AUFGABE A: Schreibe die Zeilen der Datensatzeinträge vom Anfang bis einschließlich der Zeile mit „বিশেষ প্রতিবেদন“ in eine JSON-Liste von Zeichenketten um, mit je einer Zeichenkette pro Zeile und ohne Leerzeilen.

══════

Der Bundesgerichtshof (BGH) in Karlsruhe muss zwei Klagen zur Löschpflicht von Google und damit zum sogenannten Recht auf Vergessen entscheiden. Im Mittelpunkt stand bei der Verhandlung am Dienstag Artikel 17 der EU-weit geltenden Datenschutz-Grundverordnung: Demnach haben Betroffene grundsätzlich einen Anspruch darauf, dass ihre Daten gelöscht werden – allerdings nicht in jedem Fall.

„Das Recht auf Schutz personenbezogener Daten ist kein uneingeschränktes Recht“, betonte der Vorsitzende Richter Stephan Seiters. Sorgfältig müssten dagegen auch andere, gleichrangige Unionsgrundrechte wie das Recht auf freie Meinungsäußerung oder Informationsfreiheit abgewogen werden.

Die beiden vor dem BGH diskutierten Fälle unterscheiden sich dabei deutlich: In einem will der Ex-Regionalchef eines großen Wohlfahrtsverbandes erreichen, dass bei der Suche nach seinem Namen keine älteren negativen Berichte über ihn mehr verlinkt werden. Die damalige Berichterstattung sei wegen des öffentlichen Interesses berechtigt gewesen, sagte Seiters.

Eine Rolle könne aber die Zeit spielen. Die Vorfälle – die finanzielle Schieflage des Verbandes und die Erkrankung des dort in führender Position arbeitenden – und die Berichterstattung dazu reichen bis ins Jahr 2011 zurück. (Az.: VI ZR 405/18).

══════

AUFGABE B: Zähle alle Rechte auf, die der Text über die Verhandlung am Bundesgerichtshof mit Namen nennt.

Datensatzeinträge:
══════

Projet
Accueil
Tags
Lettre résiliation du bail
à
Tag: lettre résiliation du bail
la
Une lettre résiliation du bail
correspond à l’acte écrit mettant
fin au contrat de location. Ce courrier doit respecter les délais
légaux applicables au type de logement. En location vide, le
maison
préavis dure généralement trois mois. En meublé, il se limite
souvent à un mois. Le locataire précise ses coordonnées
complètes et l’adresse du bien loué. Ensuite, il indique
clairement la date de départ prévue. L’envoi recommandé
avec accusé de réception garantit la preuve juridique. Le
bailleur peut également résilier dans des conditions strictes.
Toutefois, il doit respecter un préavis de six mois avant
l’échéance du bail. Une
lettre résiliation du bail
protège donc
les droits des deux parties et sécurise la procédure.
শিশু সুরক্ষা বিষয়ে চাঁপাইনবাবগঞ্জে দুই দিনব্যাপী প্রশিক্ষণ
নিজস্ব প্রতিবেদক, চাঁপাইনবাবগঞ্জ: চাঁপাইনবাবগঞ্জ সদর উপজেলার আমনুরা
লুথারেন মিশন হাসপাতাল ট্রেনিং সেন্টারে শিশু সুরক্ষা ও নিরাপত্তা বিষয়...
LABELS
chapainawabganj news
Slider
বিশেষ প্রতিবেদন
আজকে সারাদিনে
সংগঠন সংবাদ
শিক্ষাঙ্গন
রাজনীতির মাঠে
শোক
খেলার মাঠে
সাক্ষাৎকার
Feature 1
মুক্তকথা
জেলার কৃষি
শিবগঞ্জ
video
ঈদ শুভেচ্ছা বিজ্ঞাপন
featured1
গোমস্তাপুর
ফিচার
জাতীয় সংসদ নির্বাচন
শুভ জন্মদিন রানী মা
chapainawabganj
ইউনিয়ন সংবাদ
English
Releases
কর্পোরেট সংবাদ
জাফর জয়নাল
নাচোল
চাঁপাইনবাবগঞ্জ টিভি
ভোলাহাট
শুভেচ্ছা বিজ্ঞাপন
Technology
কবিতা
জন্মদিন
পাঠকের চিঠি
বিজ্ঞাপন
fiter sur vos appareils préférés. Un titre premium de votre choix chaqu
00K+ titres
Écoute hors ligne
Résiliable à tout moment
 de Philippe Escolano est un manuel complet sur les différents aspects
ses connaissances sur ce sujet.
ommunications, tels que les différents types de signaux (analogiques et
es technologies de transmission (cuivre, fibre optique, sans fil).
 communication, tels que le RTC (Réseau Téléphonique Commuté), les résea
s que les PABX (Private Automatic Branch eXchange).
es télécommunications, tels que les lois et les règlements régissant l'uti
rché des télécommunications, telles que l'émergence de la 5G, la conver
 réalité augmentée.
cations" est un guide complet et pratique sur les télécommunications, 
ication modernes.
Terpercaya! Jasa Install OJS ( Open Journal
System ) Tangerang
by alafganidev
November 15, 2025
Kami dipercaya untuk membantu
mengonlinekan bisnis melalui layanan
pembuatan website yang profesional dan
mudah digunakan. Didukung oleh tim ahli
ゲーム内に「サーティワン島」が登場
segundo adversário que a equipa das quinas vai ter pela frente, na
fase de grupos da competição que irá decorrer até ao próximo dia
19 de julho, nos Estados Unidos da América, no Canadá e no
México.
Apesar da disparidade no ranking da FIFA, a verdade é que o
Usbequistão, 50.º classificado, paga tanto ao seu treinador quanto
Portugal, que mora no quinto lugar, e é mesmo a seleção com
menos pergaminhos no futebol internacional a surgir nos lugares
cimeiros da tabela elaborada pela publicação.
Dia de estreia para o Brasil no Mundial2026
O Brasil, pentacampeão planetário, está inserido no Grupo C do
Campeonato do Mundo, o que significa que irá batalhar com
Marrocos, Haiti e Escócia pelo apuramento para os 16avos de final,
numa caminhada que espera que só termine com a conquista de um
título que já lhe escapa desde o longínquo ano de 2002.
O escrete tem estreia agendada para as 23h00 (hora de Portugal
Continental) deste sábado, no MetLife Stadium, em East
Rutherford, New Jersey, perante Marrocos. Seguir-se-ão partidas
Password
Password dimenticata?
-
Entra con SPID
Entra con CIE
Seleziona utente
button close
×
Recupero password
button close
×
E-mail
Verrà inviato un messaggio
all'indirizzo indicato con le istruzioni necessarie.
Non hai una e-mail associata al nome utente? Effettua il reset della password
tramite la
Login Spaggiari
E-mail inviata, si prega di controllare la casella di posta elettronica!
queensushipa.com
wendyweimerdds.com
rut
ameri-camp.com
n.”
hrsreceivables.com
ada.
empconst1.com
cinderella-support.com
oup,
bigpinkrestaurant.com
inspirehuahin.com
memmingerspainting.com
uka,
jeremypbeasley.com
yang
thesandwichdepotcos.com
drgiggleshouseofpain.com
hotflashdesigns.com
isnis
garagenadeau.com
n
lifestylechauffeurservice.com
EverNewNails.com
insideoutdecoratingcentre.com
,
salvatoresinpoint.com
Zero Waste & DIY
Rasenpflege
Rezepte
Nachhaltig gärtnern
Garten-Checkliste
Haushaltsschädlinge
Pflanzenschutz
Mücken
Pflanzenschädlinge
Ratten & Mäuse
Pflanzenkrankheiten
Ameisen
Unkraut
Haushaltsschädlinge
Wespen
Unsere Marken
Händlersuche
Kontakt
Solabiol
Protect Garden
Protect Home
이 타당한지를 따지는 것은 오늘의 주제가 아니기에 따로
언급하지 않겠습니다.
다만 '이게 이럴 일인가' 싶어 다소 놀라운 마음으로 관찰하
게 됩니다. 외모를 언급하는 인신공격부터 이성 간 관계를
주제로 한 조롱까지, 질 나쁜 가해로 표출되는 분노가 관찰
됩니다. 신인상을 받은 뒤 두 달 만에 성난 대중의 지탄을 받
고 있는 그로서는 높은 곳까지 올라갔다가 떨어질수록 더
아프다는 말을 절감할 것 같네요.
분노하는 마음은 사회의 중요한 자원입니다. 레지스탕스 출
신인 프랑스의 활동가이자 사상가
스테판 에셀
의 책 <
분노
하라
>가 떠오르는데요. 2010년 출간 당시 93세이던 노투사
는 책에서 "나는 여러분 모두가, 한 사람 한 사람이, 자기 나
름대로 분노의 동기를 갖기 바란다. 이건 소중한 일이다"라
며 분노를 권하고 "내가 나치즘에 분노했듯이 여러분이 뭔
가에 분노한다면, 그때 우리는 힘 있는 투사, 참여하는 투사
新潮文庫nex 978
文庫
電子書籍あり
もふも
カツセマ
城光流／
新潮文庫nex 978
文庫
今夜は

══════

ANTWORTBEREICH A:
[
  "Projet",
  "Accueil",
  "Tags",
  "Lettre résiliation du bail",
  "à",
  "Tag: lettre résiliation du bail",
  "la",
  "Une lettre résiliation du bail",
  "correspond à l’acte écrit mettant",
  "fin au contrat de location. Ce courrier doit respecter les délais",
  "légaux applicables au type de logement. En location vide, le",
  "maison",
  "préavis dure généralement trois mois. En meublé, il se limite",
  "souvent à un mois. Le locataire précise ses coordonnées",
  "complètes et l’adresse du bien loué. Ensuite, il indique",
  "clairement la date de départ prévue. L’envoi recommandé",
  "avec accusé de réception garantit la preuve juridique. Le",
  "bailleur peut également résilier dans des conditions strictes.",
  "Toutefois, il doit respecter un préavis de six mois avant",
  "l’échéance du bail. Une",
  "lettre résiliation du bail",
  "protège donc",
  "les droits des deux parties et sécurise la procédure.",
  "শিশু সুরক্ষা বিষয়ে চাঁপাইনবাবগঞ্জে দুই দিনব্যাপী প্রশিক্ষণ",
  "নিজস্ব প্রতিবেদক, চাঁপাইনবাবগঞ্জ: চাঁপাইনবাবগঞ্জ সদর উপজেলার আমনুরা",
  "লুথারেন মিশন হাসপাতাল ট্রেনিং সেন্টারে শিশু সুরক্ষা ও নিরাপত্তা বিষয়...",
  "LABELS",
  "chapainawabganj news",
  "Slider",
  "বিশেষ প্রতিবেদন"
]

ANTWORTBEREICH B:
- Recht auf Vergessen
- Recht auf Schutz personenbezogener Daten
- Recht auf freie Meinungsäußerung
- Informationsfreiheit